R0043/2026-04-01/Q003/SRC03/E01¶
9-domain, 53-threat AI taxonomy that excludes sycophancy
URL: https://arxiv.org/html/2511.21901
Extract¶
The taxonomy organizes AI threats into 9 domains with 53 sub-threats:
- Misuse (prompt injection, jailbreaking, deepfakes)
- Poisoning (backdooring, label flipping)
- Privacy (model inversion, membership inference)
- Adversarial (evasion attacks)
- Biases (representational harm, allocational harm)
- Unreliable Outputs (hallucinations, factual errors)
- Drift (concept drift, data distribution shifts)
- Supply Chain (compromised models)
- IP Threat (model theft)
The taxonomy bridges technical and business language by mapping threats to business loss categories (Confidentiality, Integrity, Availability, Legal, Reputation) and aligning with NIST AI RMF, ISO/IEC 42001, and the EU AI Act.
Sycophancy is NOT included. The closest category is "Unreliable Outputs" (domain 6), but this covers factual errors (hallucinations), not agreement-seeking behavior. A sycophantic model producing factually correct but agreement-biased output would not be captured.

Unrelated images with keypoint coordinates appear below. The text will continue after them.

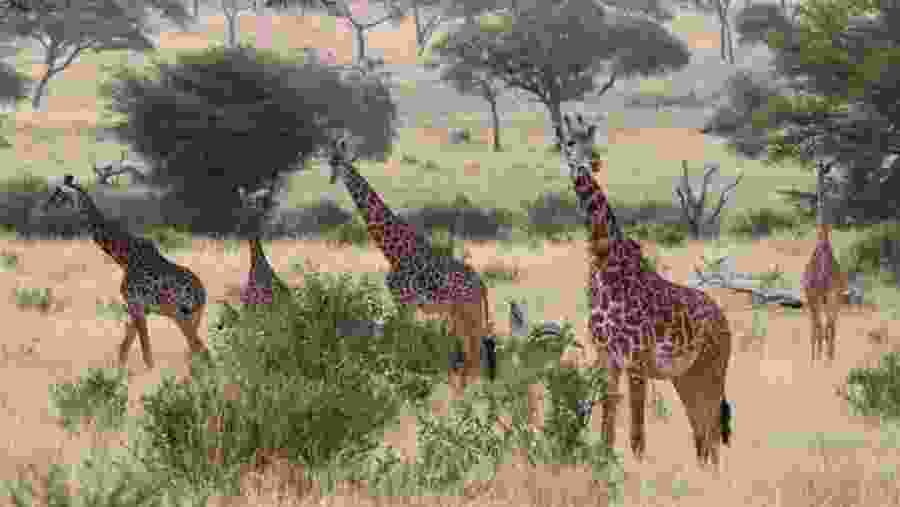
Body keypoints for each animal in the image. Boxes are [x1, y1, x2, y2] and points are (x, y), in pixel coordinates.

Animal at [42, 175, 209, 370]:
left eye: (58, 194)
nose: (44, 207)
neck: (125, 258)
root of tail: (201, 294)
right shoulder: (139, 309)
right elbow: (125, 349)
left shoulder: (136, 304)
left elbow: (145, 354)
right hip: (193, 316)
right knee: (197, 350)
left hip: (178, 314)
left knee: (199, 348)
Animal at [325, 135, 495, 392]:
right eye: (329, 161)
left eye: (339, 161)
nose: (332, 178)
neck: (392, 251)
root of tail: (481, 285)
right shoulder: (408, 305)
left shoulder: (404, 301)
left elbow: (403, 339)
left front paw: (400, 380)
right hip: (461, 314)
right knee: (474, 353)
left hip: (466, 311)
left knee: (475, 353)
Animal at [556, 114, 733, 466]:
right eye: (570, 142)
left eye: (592, 140)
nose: (593, 162)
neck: (604, 262)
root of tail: (724, 321)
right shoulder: (605, 355)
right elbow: (608, 419)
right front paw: (605, 463)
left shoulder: (636, 358)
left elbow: (637, 434)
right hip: (686, 376)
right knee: (702, 434)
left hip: (714, 367)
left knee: (712, 431)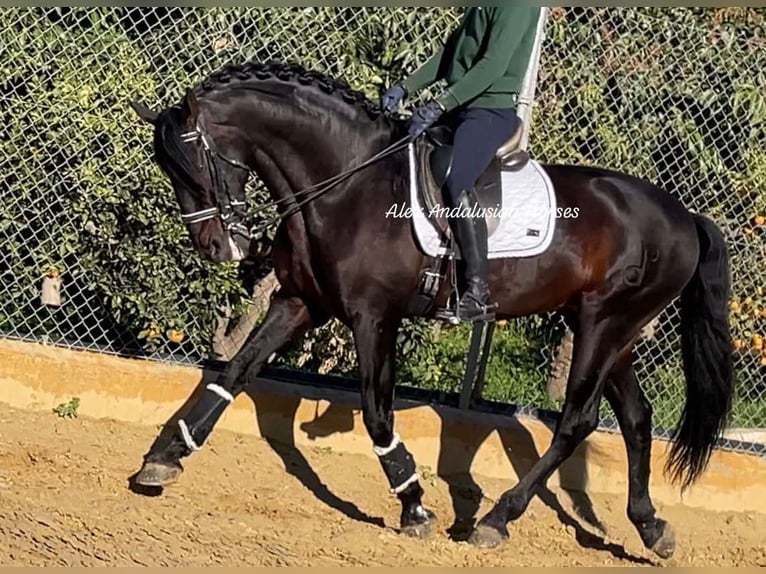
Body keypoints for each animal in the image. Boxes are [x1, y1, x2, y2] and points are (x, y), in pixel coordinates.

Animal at [129, 60, 736, 560]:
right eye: (169, 170)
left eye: (193, 164)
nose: (215, 247)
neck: (347, 182)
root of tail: (683, 216)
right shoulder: (300, 302)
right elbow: (233, 372)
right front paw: (163, 458)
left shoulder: (373, 317)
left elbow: (377, 412)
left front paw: (414, 504)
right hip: (611, 331)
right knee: (635, 418)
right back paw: (651, 528)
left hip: (601, 324)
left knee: (577, 421)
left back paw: (496, 520)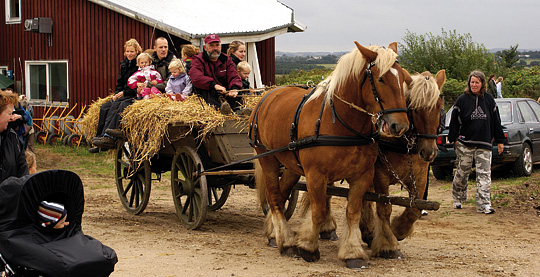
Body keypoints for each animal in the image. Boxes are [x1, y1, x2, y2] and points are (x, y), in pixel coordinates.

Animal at [251, 41, 412, 268]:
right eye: (381, 79)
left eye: (404, 78)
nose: (400, 126)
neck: (341, 123)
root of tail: (267, 96)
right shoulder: (316, 176)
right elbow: (318, 212)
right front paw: (307, 247)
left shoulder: (362, 176)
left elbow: (353, 213)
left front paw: (352, 253)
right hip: (267, 159)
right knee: (274, 199)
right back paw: (287, 242)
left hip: (291, 166)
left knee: (281, 196)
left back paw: (275, 235)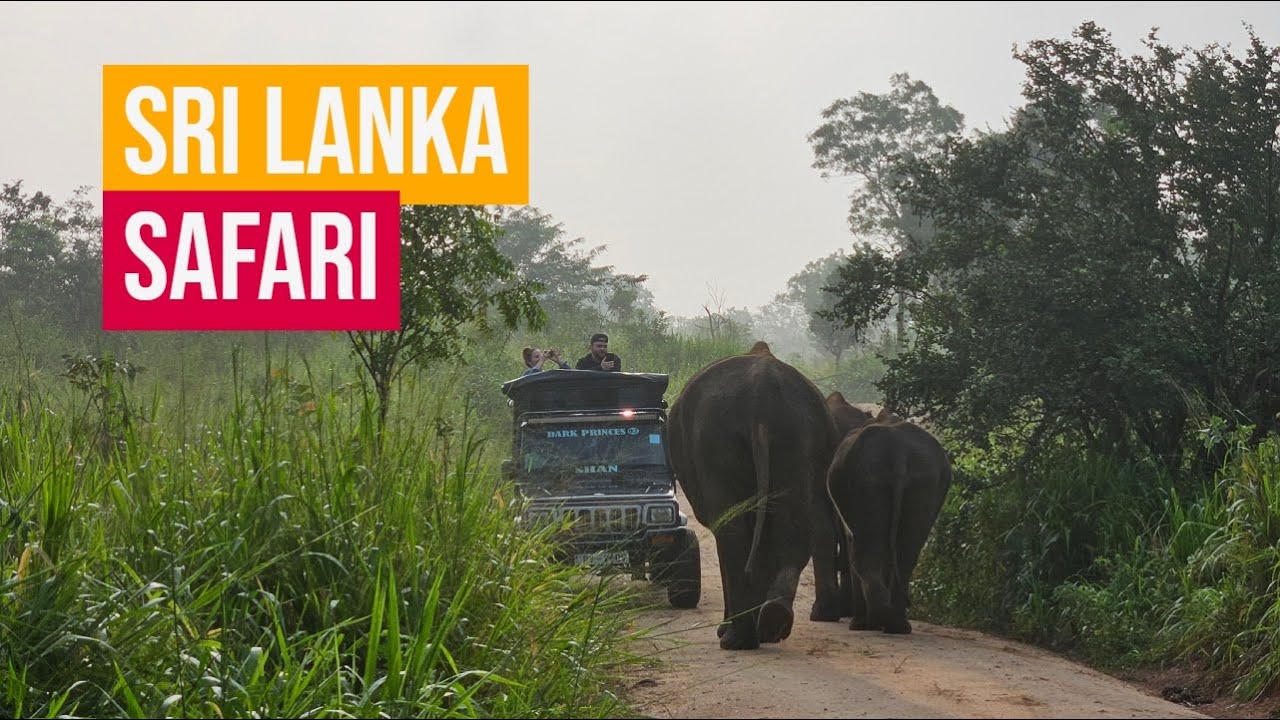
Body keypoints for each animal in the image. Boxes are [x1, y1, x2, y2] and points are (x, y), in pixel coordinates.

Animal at [666, 341, 847, 650]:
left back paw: (737, 638)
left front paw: (726, 631)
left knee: (731, 530)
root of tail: (761, 404)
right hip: (798, 438)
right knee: (793, 527)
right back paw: (773, 621)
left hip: (715, 443)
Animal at [823, 392, 951, 635]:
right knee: (906, 552)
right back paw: (896, 625)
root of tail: (898, 454)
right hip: (925, 483)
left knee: (866, 552)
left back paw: (871, 622)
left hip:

JUDGMENT: This taxonomy's omission of sycophancy is significant — it represents one of the most comprehensive cross-domain AI threat taxonomies available, yet it has a blind spot for behavioral model properties that prioritize agreement over accuracy. The gap persists even in efforts specifically designed to bridge domains.
Relevance to Hypotheses¶
| Hypothesis | Relationship | Strength |
|---|---|---|
| H1 | Partially supports | Active taxonomy effort exists |
| H2 | Contradicts | Taxonomy efforts exist |
| H3 | Strongly supports | Even the most comprehensive taxonomy excludes sycophancy |
Context¶
The 53-threat taxonomy's exclusion of sycophancy — despite including 53 other operationally defined threats — is strong evidence that sycophancy is not yet integrated into the cross-domain AI risk vocabulary, even by researchers specifically working on taxonomy bridging.